Historic Detroit

Every building in Detroit has a story — we're here to share it

Annex Theatre

What's with the weird name? Well, the Annex Theatre was built just down Grand River Avenue from the Grand Riviera Theatre to serve as an overflow theater of sorts.

Like its parent theater, the Annex was an atmospheric theater designed by architect John Eberson. This scaled down theater borrowed the Riviera's style, putting the audience in a simulated garden "with twinkling electric stars and moving white clouds projected on the dark blue ceiling," according to "Opera House, Nickel Show and Palace" by architecture historian Andrew Craig Morrison. "The sides of the auditorium were designed as building facades and garden walls, with windows lighted from within, and artificial trees and vines as adornment. White doves were suspended from the ceiling as if in flight. The house lights dimmed for the show in an imitation sunset."

The theater sat 1,824 people. Unlike its big brother, the Annex did not have a balcony.
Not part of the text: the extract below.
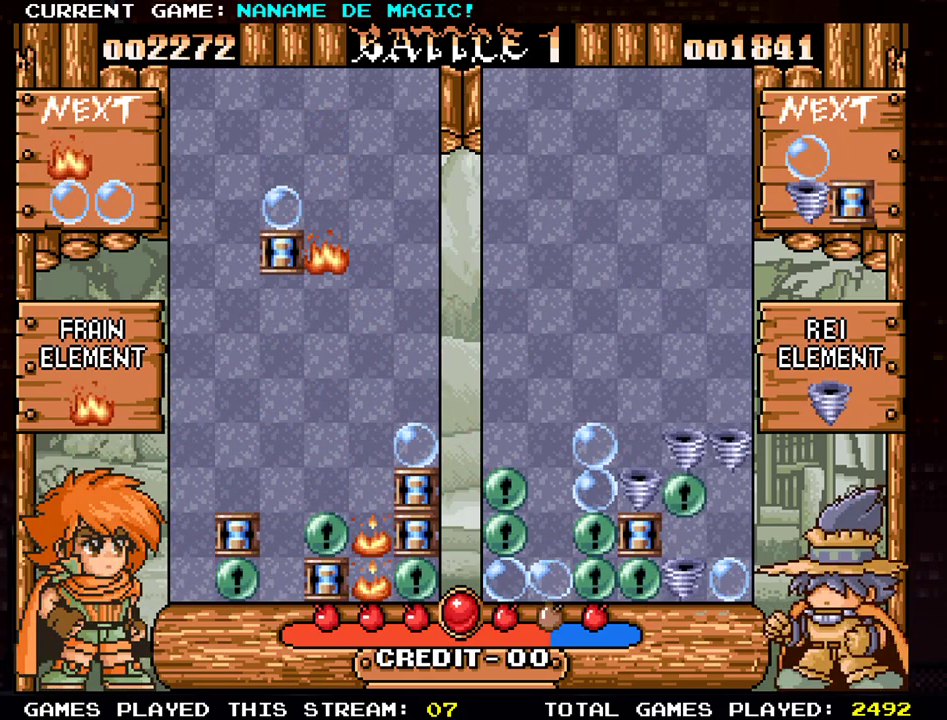
{"buttons": [], "left_stick": "center", "events": [[200, "left_stick", "right"], [234, "SQUARE", "down"], [300, "left_stick", "center"], [350, "SQUARE", "up"]]}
This was the only known design by the Eberson firm like this, according to Detroit theater historian John Lauter.

The Annex opened Feb. 4, 1927. When its owners decided to consolidate their dwindling crowds in the Grand Riviera, the Annex was closed in 1949. It was demolished in 1954.

Its Robert Morton theatre pipe organ was removed just prior to demolition and saw service in a Minneapolis church for years, and was just removed from that building recently, according to Lauter.

A nondescript beauty school sits on the site today.